Lawmakers decry Mideast violence, attack on USS Cole
WASHINGTON (CNN) -- As tension escalated in the Middle East on Thursday, members of Congress condemned the apparent terrorist attack on a U.S. destroyer in Yemen and echoed President Clinton's calls for Palestinian leader Yasser Arafat to restrain violent protesters in the West Bank and Gaza.
Senior members of the House and Senate Armed Services Committees were briefed by Pentagon and CIA officials about the explosion aboard the USS Cole, prompting condemnations and vows of justice from lawmakers on both sides of the aisle.
At least six U.S. sailors were killed, and 11 others are missing and presumed dead, after a small boat packed with explosives docked alongside the destroyer at about 12:15 p.m. (5:15 a.m. EDT) in Yemen, an Arab state which lies on the Persian Gulf.
In addition to the closed-door committee meetings, members of the Joint Chiefs of Staff also briefed a select group of lawmakers later in the day.
"The United States has the ability to find out who perpetrated this outrage," Sen. John McCain, R-Arizona, said on the Senate floor. "We will find those people. There will be a heavy price to pay. We cannot allow these acts of terror to take place."
Senate Minority Leader Tom Daschle, D-South Dakota, echoed those sentiments, telling reporters: "Clearly this is a terrorist act and those who perpetrated it will be held responsible. We will find out who they are and we will not rest until we do."
Hours after the Cole incident, flare-ups between Israeli soldiers and Arab protesters resumed. In Gaza, Israeli helicopters launched airstrikes near Arafat's compound in retaliation for the killings of two Israeli soldiers by a Palestinian mob in the West Bank town of Ramallah.
Rep. Porter Goss, R-Florida, the chairman of the House Intelligence Committee,
closely monitored both hot-spots, but said it was too early to tell if the events were related.
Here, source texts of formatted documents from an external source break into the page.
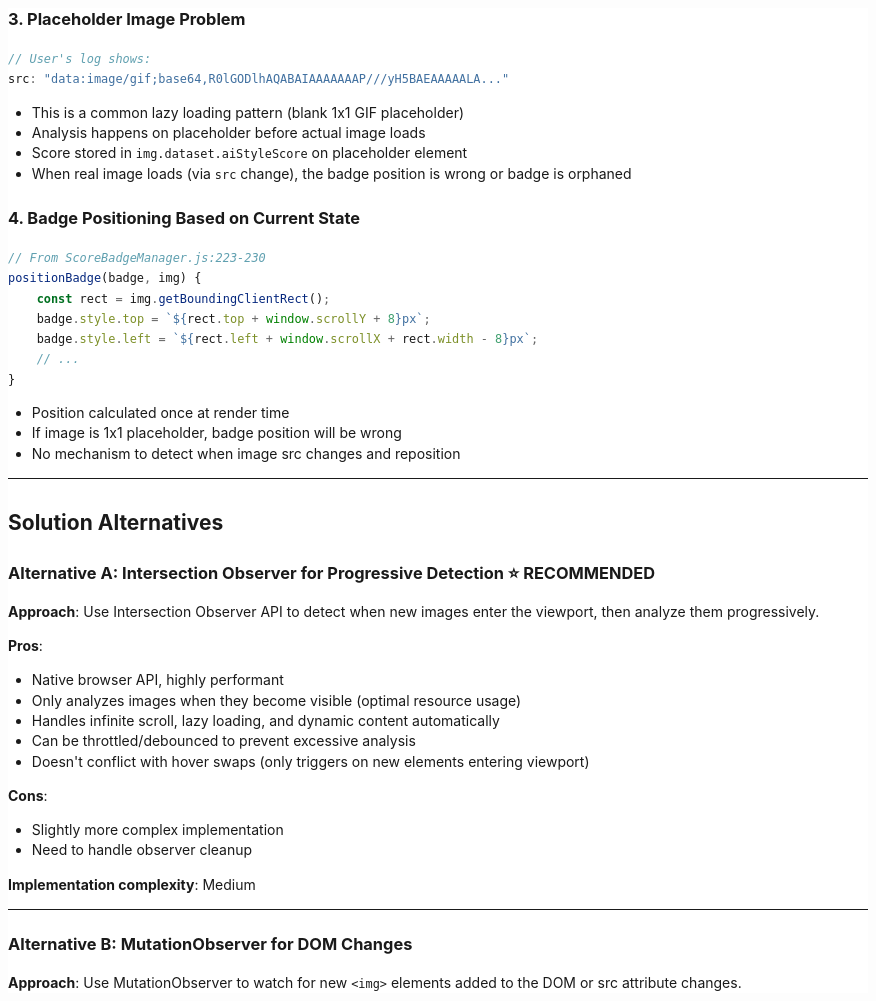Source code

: ### 3. Placeholder Image Problem
```javascript
// User's log shows:
src: "data:image/gif;base64,R0lGODlhAQABAIAAAAAAAP///yH5BAEAAAAALA..."
```
- This is a common lazy loading pattern (blank 1x1 GIF placeholder)
- Analysis happens on placeholder before actual image loads
- Score stored in `img.dataset.aiStyleScore` on placeholder element
- When real image loads (via `src` change), the badge position is wrong or badge is orphaned

### 4. Badge Positioning Based on Current State
```javascript
// From ScoreBadgeManager.js:223-230
positionBadge(badge, img) {
    const rect = img.getBoundingClientRect();
    badge.style.top = `${rect.top + window.scrollY + 8}px`;
    badge.style.left = `${rect.left + window.scrollX + rect.width - 8}px`;
    // ...
}
```
- Position calculated once at render time
- If image is 1x1 placeholder, badge position will be wrong
- No mechanism to detect when image src changes and reposition

---

## Solution Alternatives

### Alternative A: Intersection Observer for Progressive Detection ⭐ RECOMMENDED
**Approach**: Use Intersection Observer API to detect when new images enter the viewport, then analyze them progressively.

**Pros**:
- Native browser API, highly performant
- Only analyzes images when they become visible (optimal resource usage)
- Handles infinite scroll, lazy loading, and dynamic content automatically
- Can be throttled/debounced to prevent excessive analysis
- Doesn't conflict with hover swaps (only triggers on new elements entering viewport)

**Cons**:
- Slightly more complex implementation
- Need to handle observer cleanup

**Implementation complexity**: Medium

---

### Alternative B: MutationObserver for DOM Changes
**Approach**: Use MutationObserver to watch for new `<img>` elements added to the DOM or src attribute changes.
However, he did say that the suspected attack on the USS Cole may have been
carried out by anti-American terrorists taking advantage of the unrest in Israel.
His Senate counterpart agreed that such a possibility existed.
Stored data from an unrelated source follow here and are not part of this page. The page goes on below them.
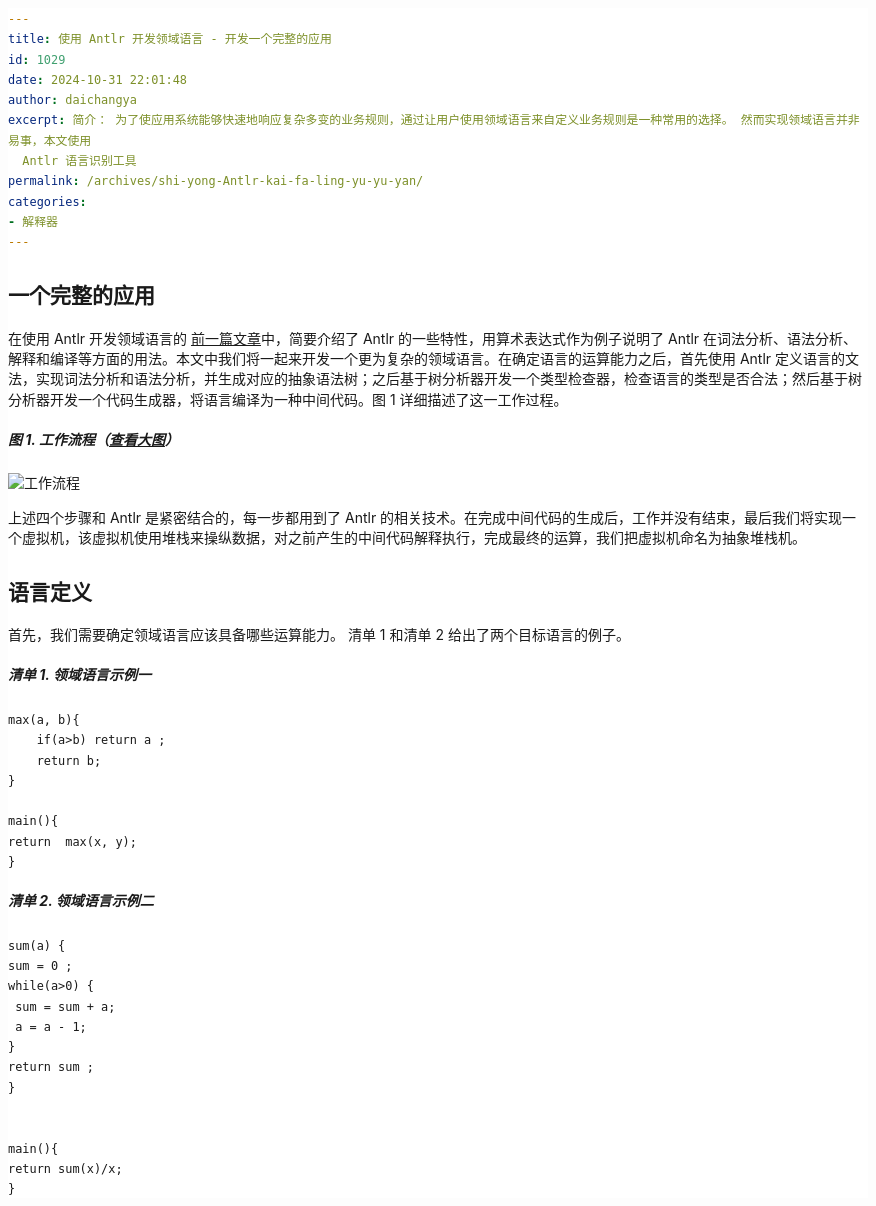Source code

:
 ```yaml
---
title: 使用 Antlr 开发领域语言 - 开发一个完整的应用
id: 1029
date: 2024-10-31 22:01:48
author: daichangya
excerpt: 简介： 为了使应用系统能够快速地响应复杂多变的业务规则，通过让用户使用领域语言来自定义业务规则是一种常用的选择。 然而实现领域语言并非易事，本文使用
  Antlr 语言识别工具
permalink: /archives/shi-yong-Antlr-kai-fa-ling-yu-yu-yan/
categories:
- 解释器
---
```



## 一个完整的应用

在使用 Antlr 开发领域语言的 [前一篇文章](http://www.ibm.com/developerworks/cn/java/j-lo-antlr/)中，简要介绍了 Antlr 的一些特性，用算术表达式作为例子说明了 Antlr 在词法分析、语法分析、解释和编译等方面的用法。本文中我们将一起来开发一个更为复杂的领域语言。在确定语言的运算能力之后，首先使用 Antlr 定义语言的文法，实现词法分析和语法分析，并生成对应的抽象语法树；之后基于树分析器开发一个类型检查器，检查语言的类型是否合法；然后基于树分析器开发一个代码生成器，将语言编译为一种中间代码。图 1 详细描述了这一工作过程。

##### 图 1\. 工作流程（[查看大图](https://www.ibm.com/developerworks/cn/java/j-lo-antlr-fullapp/image003-large.jpg)）

![工作流程](https://www.ibm.com/developerworks/cn/java/j-lo-antlr-fullapp/image003.jpg)


上述四个步骤和 Antlr 是紧密结合的，每一步都用到了 Antlr 的相关技术。在完成中间代码的生成后，工作并没有结束，最后我们将实现一个虚拟机，该虚拟机使用堆栈来操纵数据，对之前产生的中间代码解释执行，完成最终的运算，我们把虚拟机命名为抽象堆栈机。

## 语言定义

首先，我们需要确定领域语言应该具备哪些运算能力。 清单 1 和清单 2 给出了两个目标语言的例子。

##### 清单 1\. 领域语言示例一

```
max(a, b){
    if(a>b) return a ;
    return b;
}
 
main(){
return  max(x, y);
}
```

##### 清单 2\. 领域语言示例二

```
sum(a) {
sum = 0 ;
while(a>0) {
 sum = sum + a;
 a = a - 1; 
}
return sum ;
}
 
 
main(){
return sum(x)/x;
}
```
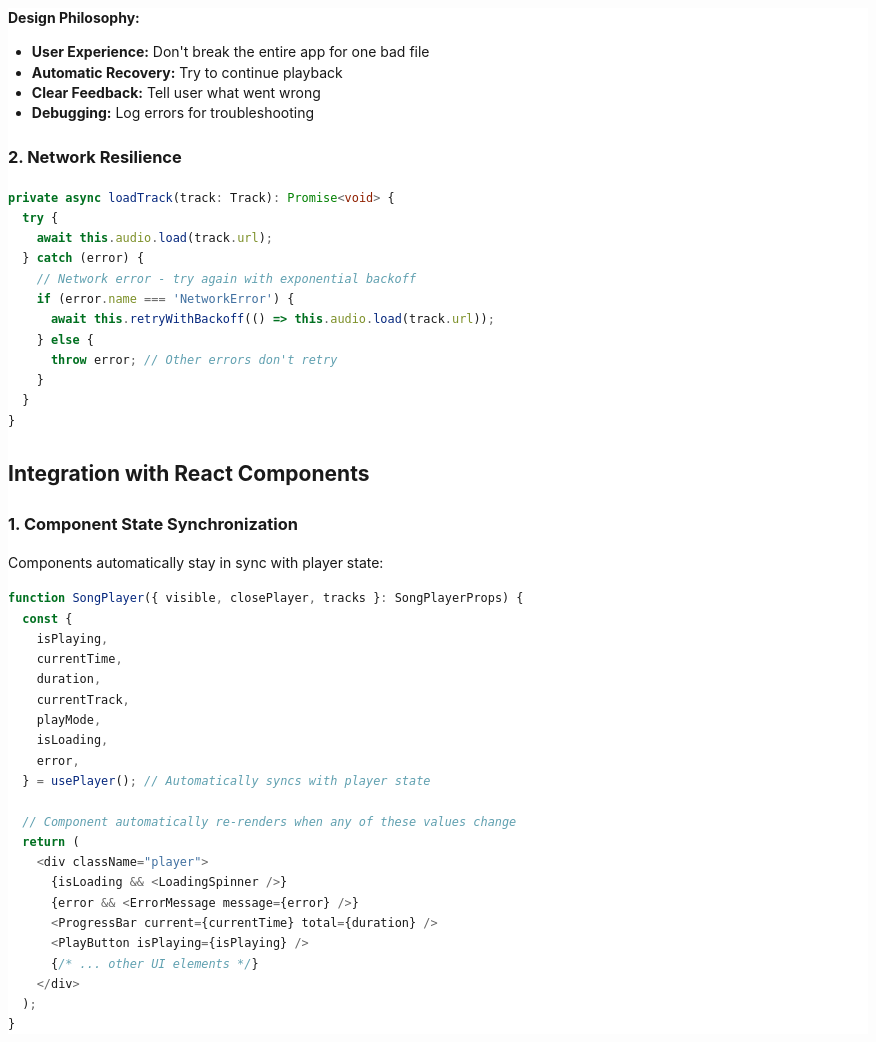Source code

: **Design Philosophy:**
- **User Experience:** Don't break the entire app for one bad file
- **Automatic Recovery:** Try to continue playback
- **Clear Feedback:** Tell user what went wrong
- **Debugging:** Log errors for troubleshooting

### 2. Network Resilience

```typescript
private async loadTrack(track: Track): Promise<void> {
  try {
    await this.audio.load(track.url);
  } catch (error) {
    // Network error - try again with exponential backoff
    if (error.name === 'NetworkError') {
      await this.retryWithBackoff(() => this.audio.load(track.url));
    } else {
      throw error; // Other errors don't retry
    }
  }
}
```

## Integration with React Components

### 1. Component State Synchronization

Components automatically stay in sync with player state:

```typescript
function SongPlayer({ visible, closePlayer, tracks }: SongPlayerProps) {
  const {
    isPlaying,
    currentTime,
    duration,
    currentTrack,
    playMode,
    isLoading,
    error,
  } = usePlayer(); // Automatically syncs with player state

  // Component automatically re-renders when any of these values change
  return (
    <div className="player">
      {isLoading && <LoadingSpinner />}
      {error && <ErrorMessage message={error} />}
      <ProgressBar current={currentTime} total={duration} />
      <PlayButton isPlaying={isPlaying} />
      {/* ... other UI elements */}
    </div>
  );
}
```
"The reports are all preliminary, but we hope to know more in the next few hours," Senate Intelligence Committee Chairman Richard Shelby, R-Alabama, told reporters. "They didn't totally connect it, but they didn't rule it out."
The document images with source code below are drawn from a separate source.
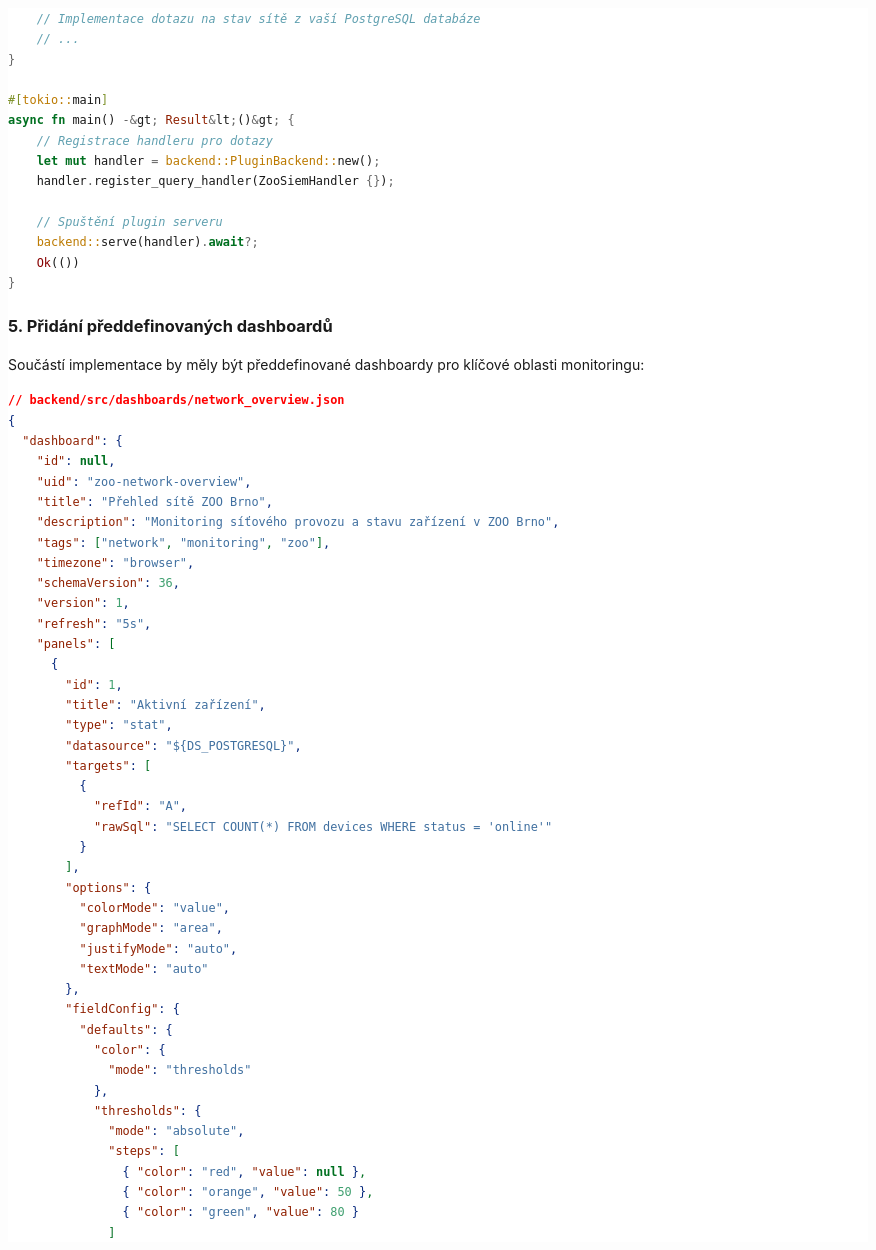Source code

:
 ```rust
    // Implementace dotazu na stav sítě z vaší PostgreSQL databáze
    // ...
}

#[tokio::main]
async fn main() -&gt; Result&lt;()&gt; {
    // Registrace handleru pro dotazy
    let mut handler = backend::PluginBackend::new();
    handler.register_query_handler(ZooSiemHandler {});
    
    // Spuštění plugin serveru
    backend::serve(handler).await?;
    Ok(())
}
```


### 5. Přidání předdefinovaných dashboardů

Součástí implementace by měly být předdefinované dashboardy pro klíčové oblasti monitoringu:

```json
// backend/src/dashboards/network_overview.json
{
  "dashboard": {
    "id": null,
    "uid": "zoo-network-overview",
    "title": "Přehled sítě ZOO Brno",
    "description": "Monitoring síťového provozu a stavu zařízení v ZOO Brno",
    "tags": ["network", "monitoring", "zoo"],
    "timezone": "browser",
    "schemaVersion": 36,
    "version": 1,
    "refresh": "5s",
    "panels": [
      {
        "id": 1,
        "title": "Aktivní zařízení",
        "type": "stat",
        "datasource": "${DS_POSTGRESQL}",
        "targets": [
          {
            "refId": "A",
            "rawSql": "SELECT COUNT(*) FROM devices WHERE status = 'online'"
          }
        ],
        "options": {
          "colorMode": "value",
          "graphMode": "area",
          "justifyMode": "auto",
          "textMode": "auto"
        },
        "fieldConfig": {
          "defaults": {
            "color": {
              "mode": "thresholds"
            },
            "thresholds": {
              "mode": "absolute",
              "steps": [
                { "color": "red", "value": null },
                { "color": "orange", "value": 50 },
                { "color": "green", "value": 80 }
              ]
```

[^1]: https://ppl-ai-file-upload.s3.amazonaws.com/web/direct-files/64960960/ead781a6-ba88-4e90-9ed3-d5efe3ff2a6c/paste.txt
[^2]: https://ppl-ai-file-upload.s3.amazonaws.com/web/direct-files/collection_5f13ca3e-bb49-43f2-a6ab-0c0a14fa36f7/35e73a79-dea4-45b7-97bd-a3d251faf07c/2022-03-07_Penetracni-testovani_v1.2.pdf
[^3]: https://github.com/grafana/grafana-plugin-sdk-rust
[^4]: https://codezup.com/building-a-real-time-analytics-dashboard-with-rust-and-grafana/
[^5]: https://github.com/sd2k/grafana-sample-backend-plugin-rust
[^6]: https://grafana.com/docs/beyla/latest/quickstart/rust/
[^7]: https://grafana.com/docs/grafana/latest/dashboards/build-dashboards/import-dashboards/
[^8]: https://www.shuttle.dev/blog/2024/03/28/grafana-rust
[^9]: https://techblog.commercetools.com/adding-consistency-and-automation-to-grafana-e99eb374fe40
[^10]: https://logit.io/blog/post/top-grafana-dashboards-and-visualisations/
[^11]: https://dev.to/nithya15aa/automating-dashboard-import-for-grafana-standalone-setup-using-provisioning-59ga
[^12]: https://grafana.com/grafana/dashboards/17574-rust-server-metrics/
[^13]: https://grafana.com/grafana/dashboards/20840-rust-server-metrics/
[^14]: https://edgedelta.com/company/blog/grafana-pros-and-cons
[^15]: https://www.develeap.com/Grafana-The-API-Magic/
[^16]: https://crates.io/crates/grafana-plugin-sdk
[^17]: https://www.reddit.com/r/rust/comments/qqol3n/monitoring_rust_web_application_with_prometheus/
[^18]: https://grafana.com/grafana/dashboards/18823-akamai-siem/
[^19]: https://community.grafana.com/t/how-to-import-dashboard-in-grafana-using-rest-api/73182
[^20]: https://grafana.com/docs/pyroscope/latest/configure-client/language-sdks/rust/
[^21]: https://www.reddit.com/r/rust/comments/rbvmib/announcing_the_grafana_plugin_sdk_for_rust/
[^22]: https://www.hivemq.com/blog/mqtt-data-visualization-with-grafana/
Lawmakers did ratchet up the rhetoric against Palestinian Authority President Yasser Arafat for not using his influence to halt Arab riots early on, allowing an already tense situation to escalate.
"The general consensus is Chairman Arafat has not stepped up to show leadership," said Senator John Warner, R-Virginia, chairman of the Armed Services Committee.
However, a strongly worded House measure scheduled for consideration on the floor late Thursday was pulled without explanation. The non-binding resolution "condemns the Palestinian leadership for encouraging the violence and doing so little for so long to stop it, resulting in the senseless loss of life."
Senior Capitol Hill staffers cited concerns that moving ahead with the resolution during this critical juncture could inflame tensions and make it appear that the U.S. government is issuing an ultimatum to the Palestinians.
Nevertheless, members of both parties roundly criticized Arafat for his handling of the crisis.
Israel Prime Minister Ehud Barak "took great risks for peace. He went further than any Prime Minister of Israel has ever gone. And he was not met at that door of opportunity by Arafat. And Arafat has increasingly shown an unwillingness I think to step up and that may order ill for the next days," said Sen. John Kerry, D-Massachusetts.